One potential way is to insist that every person pay for some form of comprehensive medical insurance, and make certain that everyone has available to them a way to pay. So comprehensive medical insurance, without restrictions, must be made available to everyone, and, following the tax plan of negative taxation to those who are below a certain level and with children, medical insurance would be paid for those who fall below that same level. Those who want a completely portable plan would be able to purchase it through the tax system just like social security, and would always have the option of being in this plan. Those who prefer a plan supported by their employer or an independent plan, would have the option of directing their contribution to that plan, and paying the excess. Those coming off of preferred plans where they have had the benefit of paying premiums for miminum risk, would have a steeper rate to pay when joining the government supported plan, to keep things equitable. Private insurance companies would provide coverage at typical rates, not the government, and choice of medical provider would be maintained, and the typical 80% benefit would be maintained. This would prevent slipping into government sponsored health care facilities.
The cost of such a program? What is the current cost of human misery, death, broken dreams, and an old age of exchanging all of your income for medicine? That is the real cost that we somehow shove under the carpet.

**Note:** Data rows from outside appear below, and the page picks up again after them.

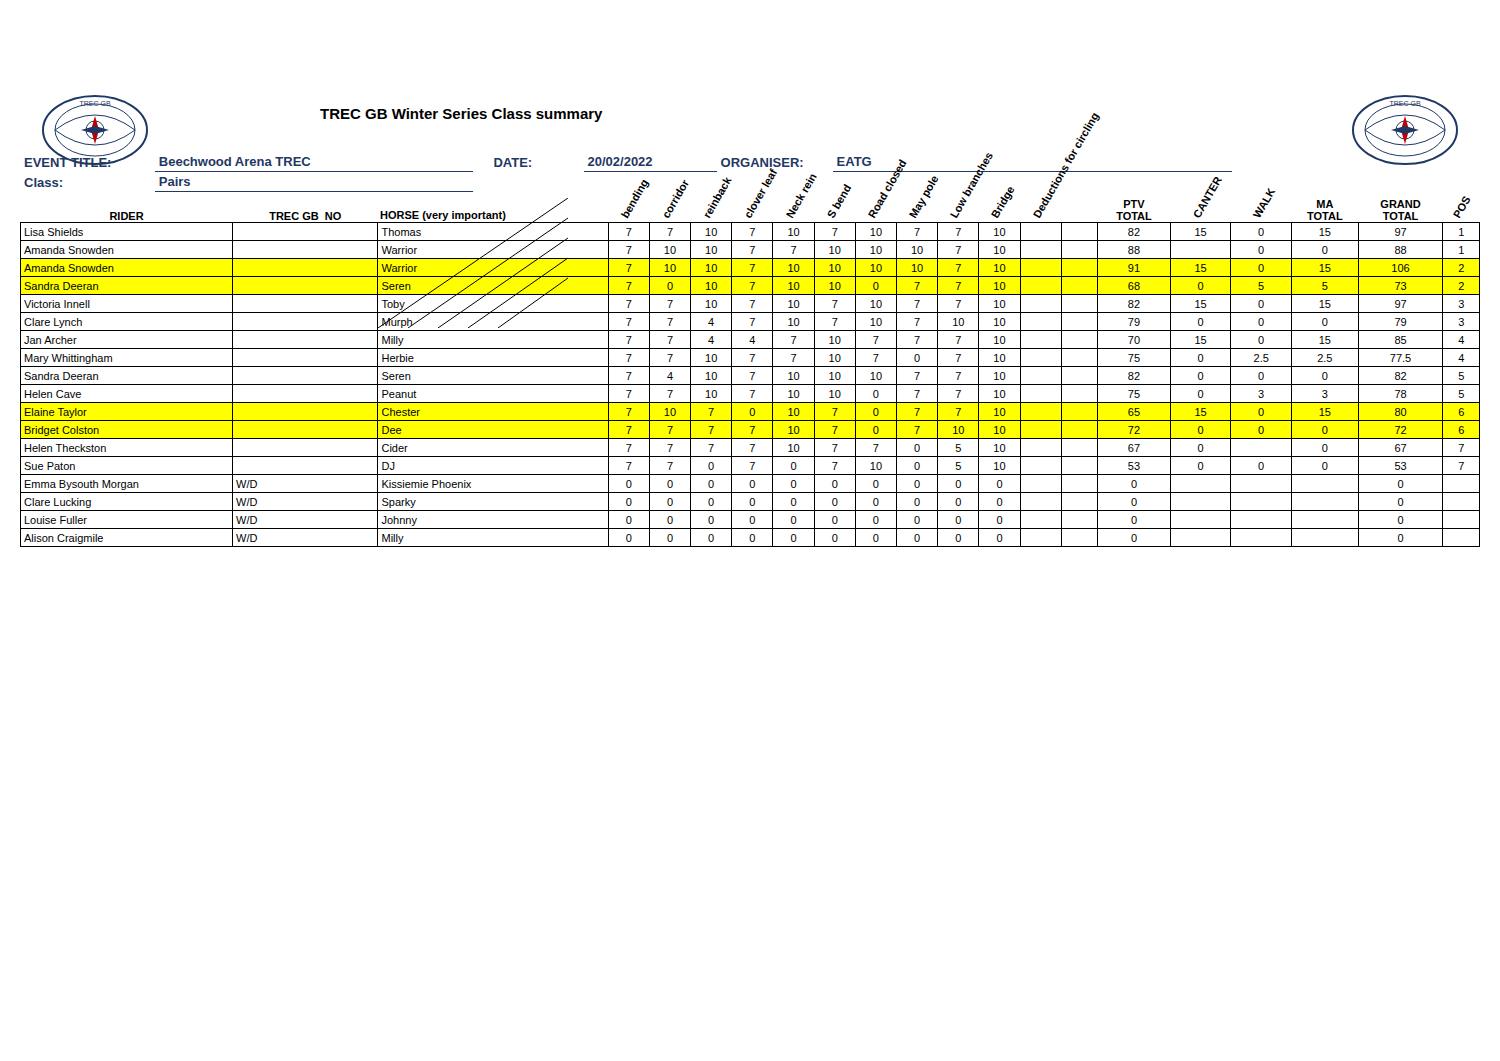TREC GB
TREC GB
TREC GB Winter Series Class summary
| EVENT TITLE: | Beechwood Arena TREC | DATE: | 20/02/2022 | ORGANISER: | EATG | |
| Class: | Pairs | |
| RIDER | TREC GB NO | HORSE (very important) | bending | corridor | reinback | clover leaf | Neck rein | S bend | Road closed | May pole | Low branches | Bridge | Deductions for circling | | PTV TOTAL | CANTER | WALK | MA TOTAL | GRAND TOTAL | POS |
| --- | --- | --- | --- | --- | --- | --- | --- | --- | --- | --- | --- | --- | --- | --- | --- | --- | --- | --- | --- | --- |
| Lisa Shields | | Thomas | 7 | 7 | 10 | 7 | 10 | 7 | 10 | 7 | 7 | 10 | | | 82 | 15 | 0 | 15 | 97 | 1 |
| Amanda Snowden | | Warrior | 7 | 10 | 10 | 7 | 7 | 10 | 10 | 10 | 7 | 10 | | | 88 | | 0 | 0 | 88 | 1 |
| Amanda Snowden | | Warrior | 7 | 10 | 10 | 7 | 10 | 10 | 10 | 10 | 7 | 10 | | | 91 | 15 | 0 | 15 | 106 | 2 |
| Sandra Deeran | | Seren | 7 | 0 | 10 | 7 | 10 | 10 | 0 | 7 | 7 | 10 | | | 68 | 0 | 5 | 5 | 73 | 2 |
| Victoria Innell | | Toby | 7 | 7 | 10 | 7 | 10 | 7 | 10 | 7 | 7 | 10 | | | 82 | 15 | 0 | 15 | 97 | 3 |
| Clare Lynch | | Murph | 7 | 7 | 4 | 7 | 10 | 7 | 10 | 7 | 10 | 10 | | | 79 | 0 | 0 | 0 | 79 | 3 |
| Jan Archer | | Milly | 7 | 7 | 4 | 4 | 7 | 10 | 7 | 7 | 7 | 10 | | | 70 | 15 | 0 | 15 | 85 | 4 |
| Mary Whittingham | | Herbie | 7 | 7 | 10 | 7 | 7 | 10 | 7 | 0 | 7 | 10 | | | 75 | 0 | 2.5 | 2.5 | 77.5 | 4 |
| Sandra Deeran | | Seren | 7 | 4 | 10 | 7 | 10 | 10 | 10 | 7 | 7 | 10 | | | 82 | 0 | 0 | 0 | 82 | 5 |
| Helen Cave | | Peanut | 7 | 7 | 10 | 7 | 10 | 10 | 0 | 7 | 7 | 10 | | | 75 | 0 | 3 | 3 | 78 | 5 |
| Elaine Taylor | | Chester | 7 | 10 | 7 | 0 | 10 | 7 | 0 | 7 | 7 | 10 | | | 65 | 15 | 0 | 15 | 80 | 6 |
| Bridget Colston | | Dee | 7 | 7 | 7 | 7 | 10 | 7 | 0 | 7 | 10 | 10 | | | 72 | 0 | 0 | 0 | 72 | 6 |
| Helen Theckston | | Cider | 7 | 7 | 7 | 7 | 10 | 7 | 7 | 0 | 5 | 10 | | | 67 | 0 | | 0 | 67 | 7 |
| Sue Paton | | DJ | 7 | 7 | 0 | 7 | 0 | 7 | 10 | 0 | 5 | 10 | | | 53 | 0 | 0 | 0 | 53 | 7 |
| Emma Bysouth Morgan | W/D | Kissiemie Phoenix | 0 | 0 | 0 | 0 | 0 | 0 | 0 | 0 | 0 | 0 | | | 0 | | | | 0 | |
| Clare Lucking | W/D | Sparky | 0 | 0 | 0 | 0 | 0 | 0 | 0 | 0 | 0 | 0 | | | 0 | | | | 0 | |
| Louise Fuller | W/D | Johnny | 0 | 0 | 0 | 0 | 0 | 0 | 0 | 0 | 0 | 0 | | | 0 | | | | 0 | |
| Alison Craigmile | W/D | Milly | 0 | 0 | 0 | 0 | 0 | 0 | 0 | 0 | 0 | 0 | | | 0 | | | | 0 | |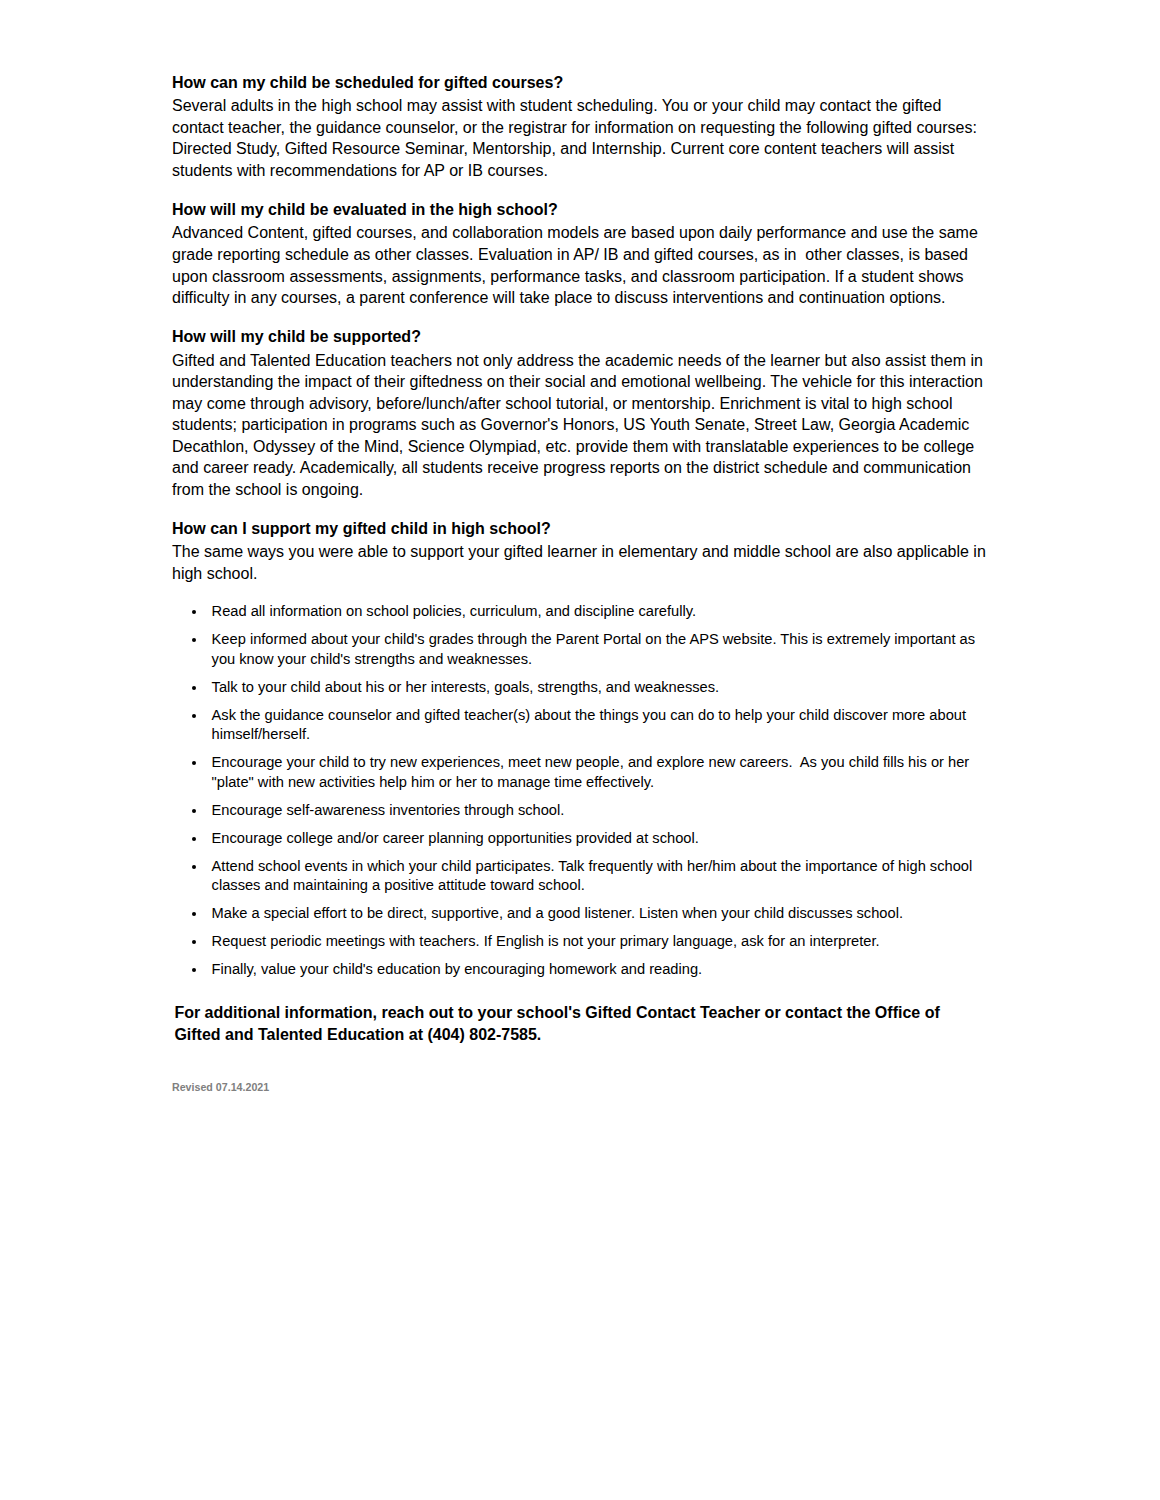How can my child be scheduled for gifted courses?
Several adults in the high school may assist with student scheduling. You or your child may contact the gifted contact teacher, the guidance counselor, or the registrar for information on requesting the following gifted courses: Directed Study, Gifted Resource Seminar, Mentorship, and Internship. Current core content teachers will assist students with recommendations for AP or IB courses.
How will my child be evaluated in the high school?
Advanced Content, gifted courses, and collaboration models are based upon daily performance and use the same grade reporting schedule as other classes. Evaluation in AP/ IB and gifted courses, as in other classes, is based upon classroom assessments, assignments, performance tasks, and classroom participation. If a student shows difficulty in any courses, a parent conference will take place to discuss interventions and continuation options.
How will my child be supported?
Gifted and Talented Education teachers not only address the academic needs of the learner but also assist them in understanding the impact of their giftedness on their social and emotional wellbeing. The vehicle for this interaction may come through advisory, before/lunch/after school tutorial, or mentorship. Enrichment is vital to high school students; participation in programs such as Governor's Honors, US Youth Senate, Street Law, Georgia Academic Decathlon, Odyssey of the Mind, Science Olympiad, etc. provide them with translatable experiences to be college and career ready. Academically, all students receive progress reports on the district schedule and communication from the school is ongoing.
How can I support my gifted child in high school?
The same ways you were able to support your gifted learner in elementary and middle school are also applicable in high school.
Read all information on school policies, curriculum, and discipline carefully.
Keep informed about your child's grades through the Parent Portal on the APS website. This is extremely important as you know your child's strengths and weaknesses.
Talk to your child about his or her interests, goals, strengths, and weaknesses.
Ask the guidance counselor and gifted teacher(s) about the things you can do to help your child discover more about himself/herself.
Encourage your child to try new experiences, meet new people, and explore new careers. As you child fills his or her "plate" with new activities help him or her to manage time effectively.
Encourage self-awareness inventories through school.
Encourage college and/or career planning opportunities provided at school.
Attend school events in which your child participates. Talk frequently with her/him about the importance of high school classes and maintaining a positive attitude toward school.
Make a special effort to be direct, supportive, and a good listener. Listen when your child discusses school.
Request periodic meetings with teachers. If English is not your primary language, ask for an interpreter.
Finally, value your child's education by encouraging homework and reading.
For additional information, reach out to your school's Gifted Contact Teacher or contact the Office of Gifted and Talented Education at (404) 802-7585.
Revised 07.14.2021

How can requiring everyone to have medical insurance be justified? Illness, medical conditions, and accidents strike every person walking the face of the earth without warning. No one can pretend to be risk free. Medical need is as predictable as aging and the need for Social Security. Additionally, government sponsored programs like Medicare and Medicaid could be folded into such a system, and even government sponsored but company paid programs like Workmans Compensation could be folded in, reducing the cost of administration of all of these programs and making them all more flexible.
Another question we need to look at is, "Is every institution and service in the world benefited by competition? Or are we being blinded by propaganda about the 'competition' ideology?" The recent deregulation of natural gas in some states has caused price increases rather than promised decreases, and re-regulation is being considered. Perhaps the medical field is not much different.